By ED FINKELSTEIN
As children and staff returned in full force to Sumner and Roosevelt High Schools, more evidence has turned up that lax enforcement by the St. Louis School District of its own construction requirements may have allowed one major subcontractor to provide what appears to be inaccurate, possibly altered, documents after the awarding of a remodeling contract for the two high schools that allowed dangerous lead-based paint dust to infiltrate throughout the schools.
Investigations by Painters & Allied Trades District Council 2 supplemented by additional efforts by the Labor Tribune have turned up some questionable practices and results that raise serious questions about oversight of the $155 million Prop S campaign passed by voters May 2010.
The latest revelations revolve around the lack of 10 hours of safety training documentation the general contractor – Raineri Construction – is supposed to have provided for all its workers, including subcontractors, in its bid response. That documentation was not there when the Labor Tribune reviewed Raineri’s bid. In response to a Freedom Of Information (FOI) request for the data, the district had to first request it from the contractor, long after the work was underway.
A review of the documents finally provided showed many glaring deficiencies:
• Two OSHA training sessions for Rice painters were allegedly held on June 27 and July 27, 2013. However, Terry Carroll, the trainer from Enviroworld Consulting providing the training told the Labor Tribune that he conducted only ONE training session for Rice Painting, on June 27 for 12 workers. He said he conducted NO July 27 session even though his name appears on three Rice painters’ certification cards dated July 27;
• Of the 12 OSHA course completion cards provided to the school district from Rice, nine are dated June 27 and three are dated July 27 carrying Carroll’s signatures, a date Carroll re-confirmed in a second interview with the Labor Tribune that he did no training for Rice painters.
• Of the three questionable training certification cards dated July 27 (when Carroll conducted no training) two of them are in the sequence numbers from the cards issued to painters in the June 27 training session. The format of the two stray cards is the same as the legitimate June 27 cards. However, the third card is not only a totally different format, the printing of the painter’s name is totally different from Carroll’s and this card carries a signature that appears to be Carroll’s; the only problem is that on all 11 other cards, Carroll prints his name, none are an actual signature.
In looking at the OSHA training certification cards submitted by other painters on the same job whose training took place in previous years, it appears this rogue OSHA certification card’s format is one that was used in previous years and was apparently changed in 2010.
Then there is the damaging testimony of a painter on the job that said in a written affidavit, “There were dates forged on some OSHA cards…”
• For one of the painters working for Huddy Painting who signed an affidavit of violations on the job, he candidly admits, “I did not have a 10 hour OSHA card.” A list Huddy employees obtained by the Labor Tribune through its FOI request does not list that individual as an employee.
The issue of OSHA safety training is only one of a number of shortcomings and violations in the Raineri bid that have been discovered and previously reported by the Painters District Council and the Labor Tribune which questions the oversight of the project by the district itself and the Prop S committee that fought so hard for the funding for the school renovation efforts.

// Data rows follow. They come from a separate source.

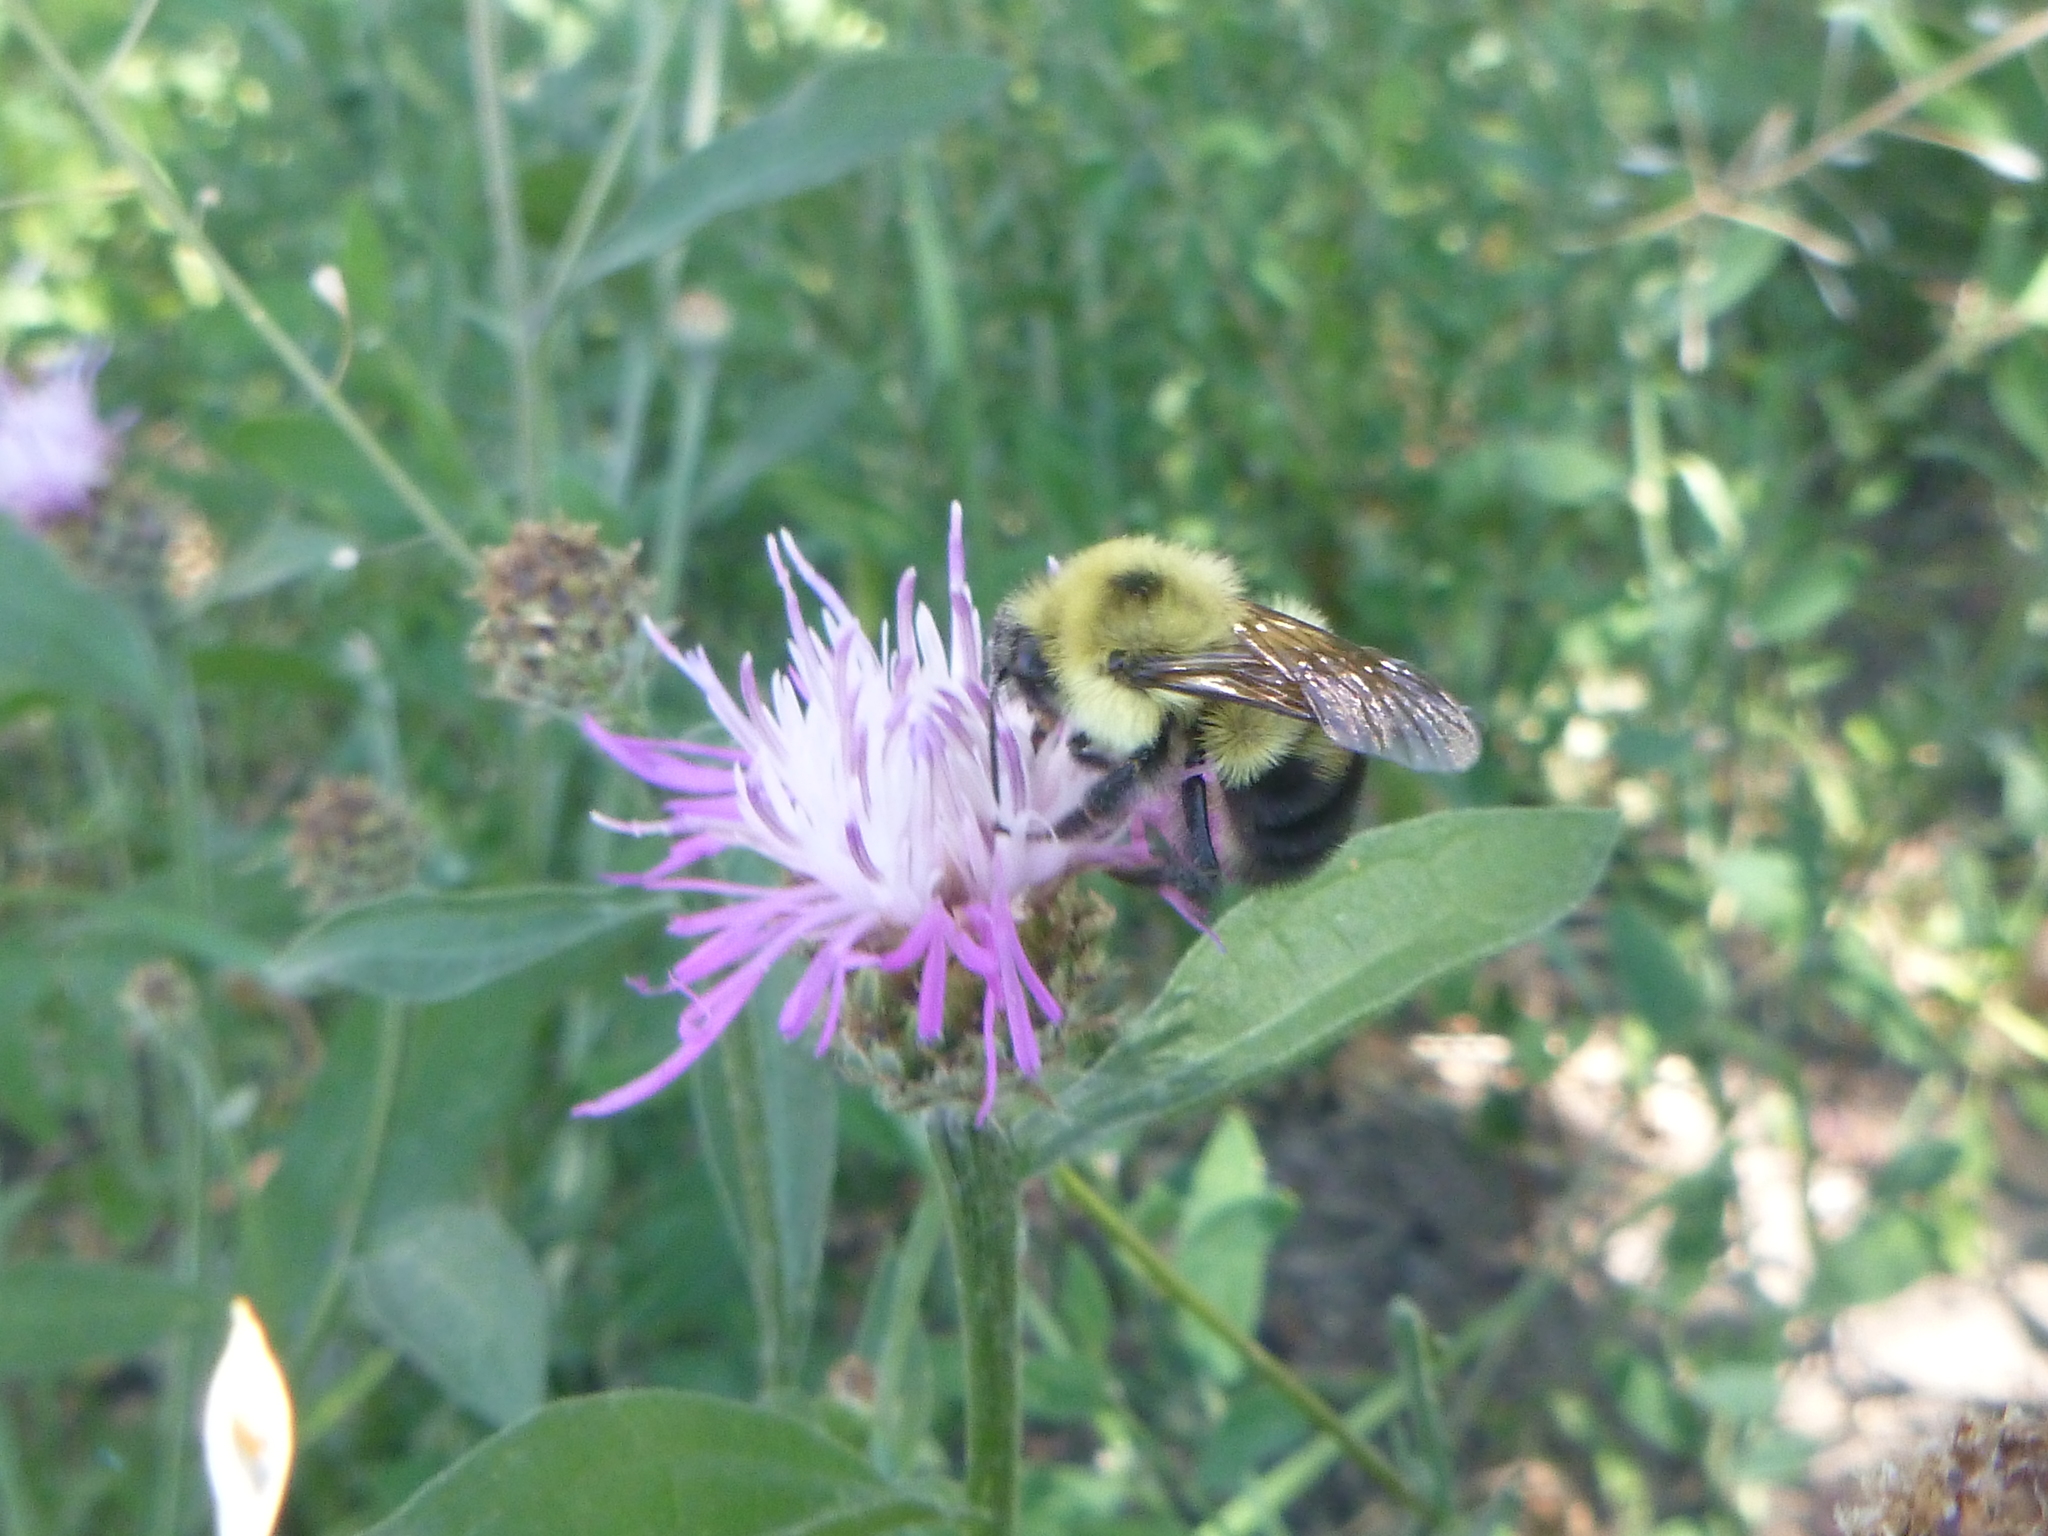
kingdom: Animalia
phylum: Arthropoda
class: Insecta
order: Hymenoptera
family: Apidae
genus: Bombus
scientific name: Bombus bimaculatus
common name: Two-spotted bumble bee
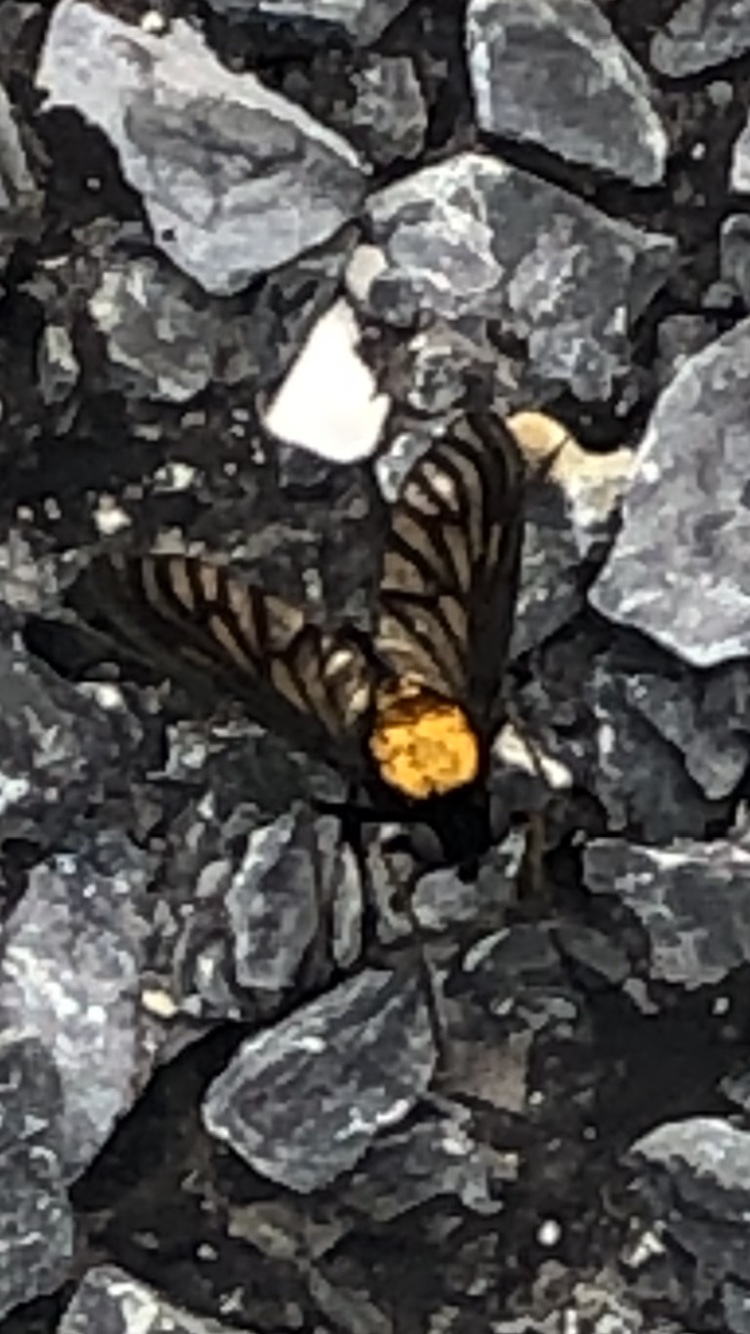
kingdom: Animalia
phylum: Arthropoda
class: Insecta
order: Diptera
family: Rhagionidae
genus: Chrysopilus
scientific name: Chrysopilus thoracicus
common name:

Among them:
• Prevailing wages not being paid Huddy and Rice painters despite a specific requirement in the RFP.
• Not reporting that Raineri and Rice had previous OSHA safety violations and paid substantial fines as a result;
• Neither painting subcontractor is identified on Raineri’s subcontractor list as required; three other subs are identified;
• 10-hour safety training certificates were not attached to the proposal as required and were not made available until a Labor Tribune FOI request;
• Minority and women worker requirements for the two painting subcontracts have not been met, according to the Painters union.
• Questionable disposal of lead paint chips that were swept up into regular plastic bags instead of the hazardous material bags required in OSHA regulations;
• The lack of proper safety equipment for painters doing lead paint removal. The sad fact, according to one painter’s affidavit, the painters were NOT informed that lead paint was even present.
• The lack of OSHA-defined containment to prevent lead based paint dust flowing into other areas.
Noted one painter, “When I started the project nothing was ever said about lead based paint. I was not given any personal protected equipment.” Another painter said, “I was told there is no lead in the schools that I was working in.”
“This contract is an outrage of the worst proportions given the kinds of violations we’ve found,” said Painters Organizer Page Lucks.
“The really obscene thing about this is that the safety of children has been put at risk. Who knows what lead paint residues are hidden in crevices and cracks all over the place?”
As the Labor Tribune went to press, the Painters Union had been invited by the district’s Executive Director of Operations Roger CayCe into both high schools to ascertain for itself if the schools were now clean, which CayCe said was the case. The union planned on testing areas throughout the schools and sending them to an independent laboratory to determine if any lead still existed since the cleanup. Details of that visit were not yet available.